Interview: Shaks Ghosh
The Private Equity Foundation chief executive tells David Ainsworth about the virtues of venture philanthropy.
When Shaks Ghosh became chief executive of the Private Equity Foundation in 2007 after a decade in charge of the homelessness charity Crisis, it took many by surprise.
The hard-nosed, data-driven approach of private equity seemed a million miles away from her previous job. But Ghosh wanted the opportunity to do something different and was attracted to the foundation’s business model.
The model is copied from the private equity industry, which provides most of the charity’s funding: find effective organisations, invest funds and support to build up their expertise and then exit once the job is done.
In the business sector, these methods have caused controversy because they have often involved large numbers of redundancies when a firm is taken over, followed by a quick profit for the investors. But Ghosh says she doesn’t believe the industry has a bad reputation.
"Private equity is about building great companies," she says. "It’s focused on value, metrics and leadership. And that’s the model we’ve applied to the charity sector."
The charity is not a public relations exercise by the private equity industry, she says. "There are easier ways for the industry to get a good press," she says. "It’s a community that’s keen to engage, is ready to engage and has a lot to give."
Ghosh says her charity’s "venture philanthropy" approach is part of a new attitude to charitable funding that focuses on the people in the back office.
"It’s not that hard for a voluntary organisation to get project funding," she says. "But it has to have a strong back office to enable it to use that funding. We try to build up the abilities of charities in that area."
Ghosh says the foundation uses various methods to improve the effectiveness of charities. "One of the things we work on is the cost per beneficiary," she says. The education charity SkillForce, the latest recipient of a grant from the foundation, has already cut its costs from £1,400 to £900 per beneficiary.
"Charities say they are doing X, Y and Z," Ghosh says. "We look at how effective each of those is, then say ‘if you did more of Y and less of Z, you could have more impact’.

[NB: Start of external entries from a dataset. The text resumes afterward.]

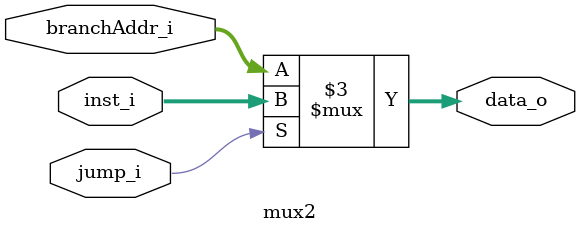
<source format=v>
module mux2(
	branchAddr_i, 
	inst_i,	 	  
	jump_i,
	data_o   
);

input	[31:0]		branchAddr_i;
input	[31:0]		inst_i;
input			jump_i;
output reg [31:0]	data_o;

always@(*)begin
	if(jump_i)
		data_o = inst_i;
	else
		data_o = branchAddr_i;
end

endmodule
</source>
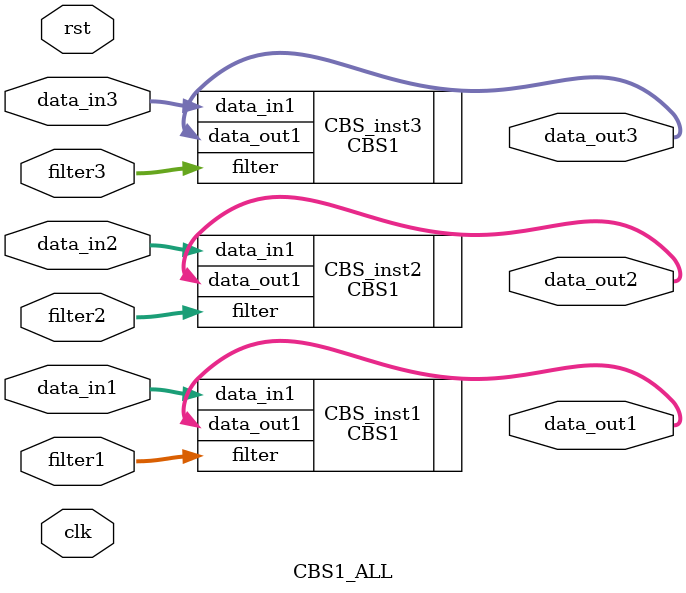
<source format=v>
`timescale 1ns / 1ps
module CBS1_ALL(
    input [239:0] data_in1,data_in2,data_in3,
    input [71:0] filter1,filter2,filter3,
    input clk,rst,
    output  [159:0] data_out1,data_out2,data_out3
    );

    CBS1 CBS_inst1(
        .data_in1(data_in1),
        .filter(filter1),
        .data_out1(data_out1)
    );
    CBS1 CBS_inst2(
        .data_in1(data_in2),
        .filter(filter2),
        .data_out1(data_out2)
    );

    CBS1 CBS_inst3(
        .data_in1(data_in3),
        .filter(filter3),
        .data_out1(data_out3)
    );
endmodule

</source>
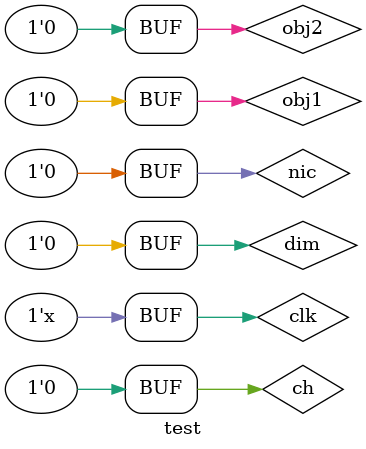
<source format=v>
`timescale 1ns / 1ps


module test;

	// Inputs
	reg nic;
	reg dim;
	reg obj1;
	reg obj2;
	reg ch;
	reg clk;

	// Outputs
	wire [3:0] coin;

	// Instantiate the Unit Under Test (UUT)
	vend uut (
		.nic(nic), 
		.dim(dim), 
		.obj1(obj1), 
		.obj2(obj2), 
		.ch(ch), 
		.coin(coin), 
		.clk(clk)
	);

	initial begin
		// Initialize Inputs
		nic = 0;
		dim = 0;
		obj1 = 0;
		obj2 = 0;
		ch = 0;
		clk = 0;

		// Wait 100 ns for global reset to finish
		#100;
		
		#50 nic=1;
		#50 nic=0;
		#50 nic=1;
		#50 nic=0;
		#50 nic=1;
		#50 nic=0;
		
		#50 obj1=1;
		#50 obj1=0;
		#50 ch=1;
		#50 ch=0;
		
		#50 nic=1;
		#50 nic=0;
		#50 dim=1;
		#50 dim=0;
		#50 obj2=1;
		#50 obj2=0;
		

	end
	
	always begin
	#1 clk=~clk;
	end
      
endmodule


</source>
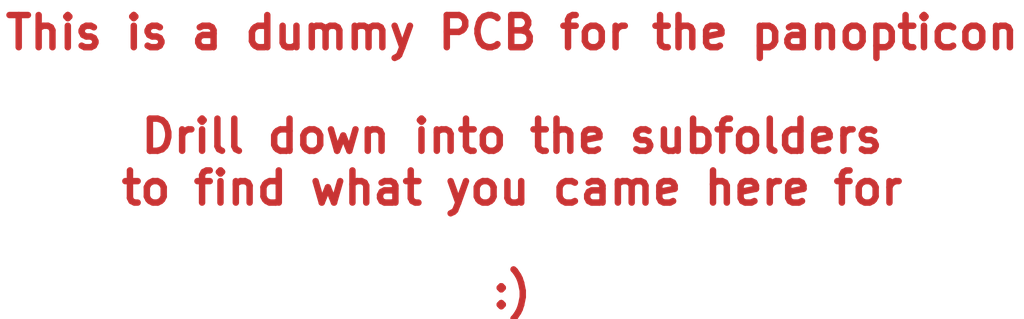
<source format=kicad_pcb>
(kicad_pcb
	(version 20240108)
	(generator "pcbnew")
	(generator_version "8.0")
	(general
		(thickness 1.6)
		(legacy_teardrops no)
	)
	(paper "A4")
	(layers
		(0 "F.Cu" signal)
		(31 "B.Cu" signal)
		(32 "B.Adhes" user "B.Adhesive")
		(33 "F.Adhes" user "F.Adhesive")
		(34 "B.Paste" user)
		(35 "F.Paste" user)
		(36 "B.SilkS" user "B.Silkscreen")
		(37 "F.SilkS" user "F.Silkscreen")
		(38 "B.Mask" user)
		(39 "F.Mask" user)
		(40 "Dwgs.User" user "User.Drawings")
		(41 "Cmts.User" user "User.Comments")
		(42 "Eco1.User" user "User.Eco1")
		(43 "Eco2.User" user "User.Eco2")
		(44 "Edge.Cuts" user)
		(45 "Margin" user)
		(46 "B.CrtYd" user "B.Courtyard")
		(47 "F.CrtYd" user "F.Courtyard")
		(48 "B.Fab" user)
		(49 "F.Fab" user)
		(50 "User.1" user)
		(51 "User.2" user)
		(52 "User.3" user)
		(53 "User.4" user)
		(54 "User.5" user)
		(55 "User.6" user)
		(56 "User.7" user)
		(57 "User.8" user)
		(58 "User.9" user)
	)
	(setup
		(pad_to_mask_clearance 0)
		(allow_soldermask_bridges_in_footprints no)
		(pcbplotparams
			(layerselection 0x00010fc_ffffffff)
			(plot_on_all_layers_selection 0x0000000_00000000)
			(disableapertmacros no)
			(usegerberextensions no)
			(usegerberattributes yes)
			(usegerberadvancedattributes yes)
			(creategerberjobfile yes)
			(dashed_line_dash_ratio 12.000000)
			(dashed_line_gap_ratio 3.000000)
			(svgprecision 4)
			(plotframeref no)
			(viasonmask no)
			(mode 1)
			(useauxorigin no)
			(hpglpennumber 1)
			(hpglpenspeed 20)
			(hpglpendiameter 15.000000)
			(pdf_front_fp_property_popups yes)
			(pdf_back_fp_property_popups yes)
			(dxfpolygonmode yes)
			(dxfimperialunits yes)
			(dxfusepcbnewfont yes)
			(psnegative no)
			(psa4output no)
			(plotreference yes)
			(plotvalue yes)
			(plotfptext yes)
			(plotinvisibletext no)
			(sketchpadsonfab no)
			(subtractmaskfromsilk no)
			(outputformat 1)
			(mirror no)
			(drillshape 1)
			(scaleselection 1)
			(outputdirectory "")
		)
	)
	(net 0 "")
	(gr_text "This is a dummy PCB for the panopticon\n\nDrill down into the subfolders\nto find what you came here for\n\n:)"
		(at 154.5 162 0)
		(layer "F.Cu")
		(uuid "b2a25c30-c2a9-4ea9-a116-234feb272fdf")
		(effects
			(font
				(size 10 10)
				(thickness 2)
				(bold yes)
			)
			(justify bottom)
		)
	)
)

</source>
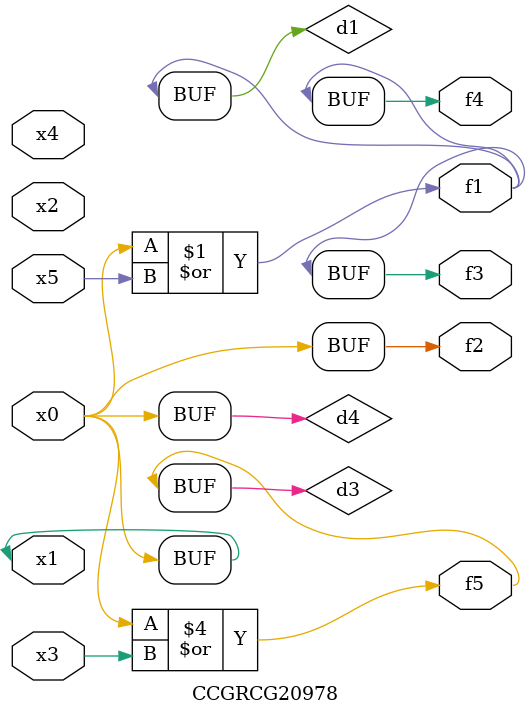
<source format=v>
module CCGRCG20978(
	input x0, x1, x2, x3, x4, x5,
	output f1, f2, f3, f4, f5
);

	wire d1, d2, d3, d4;

	or (d1, x0, x5);
	xnor (d2, x1, x4);
	or (d3, x0, x3);
	buf (d4, x0, x1);
	assign f1 = d1;
	assign f2 = d4;
	assign f3 = d1;
	assign f4 = d1;
	assign f5 = d3;
endmodule

</source>
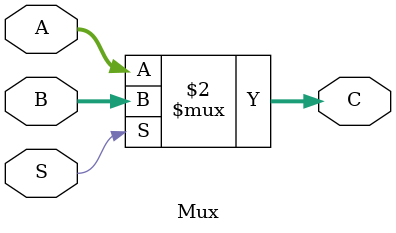
<source format=v>
module Mux(A, B, S, C);
    input [31:0] A, B;
    input S;

    output [31:0] C;

    assign C = (~S) ? A : B;

endmodule
</source>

"We also help them to harness market intelligence. Charities are often not able to identify those who most need their help.
"It might be the ones they do help are the most literate, the most aware, the best informed. It’s the people who most need their help who are least likely to ask for it."
Ghosh says the foundation became interested in SkillForce, which offers young people training by ex-service personnel, because it was effective at building self-reliance and confidence in its beneficiaries. But its business model needed work.
"SkillForce received a lot of central government money, which gradually dried up," she says. "Now it derives most of its income from selling its services to schools.
"We put in about £270,000 and helped it make that transition by investing in its leadership.
"We paid for and helped it find a new chief operating officer. We brought in a ton of support to help it with cost modelling and strategic planning. And we’ve helped with its metrics and evidence base."
Focus on measurement
Ghosh says SkillForce is now more focused on measurement. "It was difficult to prove the organisation was really helping people," she says. "Now it can show it."
The foundation’s grant helped to improve the charity’s sales and marketing. "SkillForce has needed to learn how to sell its services directly, and that’s been a difficult transition," says Ghosh. "We were really worried it might not make it. But it’s been a fantastic success story."
The foundation, she says, is one of several organisations reaping the benefits of this approach. Other ‘venture philanthropy’ organisations have sprung up using similar methods, such as the Impetus Trust. But more of the same is needed from the foundation, she says.
"There’s no shortage of business people keen to put their skills to work in this sector," she says. "But there is a shortage of effective intermediation.
"You can’t just throw volunteers at an organisation and get them to help. It has to be brokered. It has to have a plan. It needs a timeline.
"There’s a shortage of intermediaries getting that done.
We don’t have the capacity to help all the people who would like to offer their services."
She is confident more venture philanthropy charities will emerge. "We’re borrowing from the market approach and moving it into the charity sector," she says.
"Everything in the sector is focused on the front-line intervention. I think in the future you will see more businesslike charities."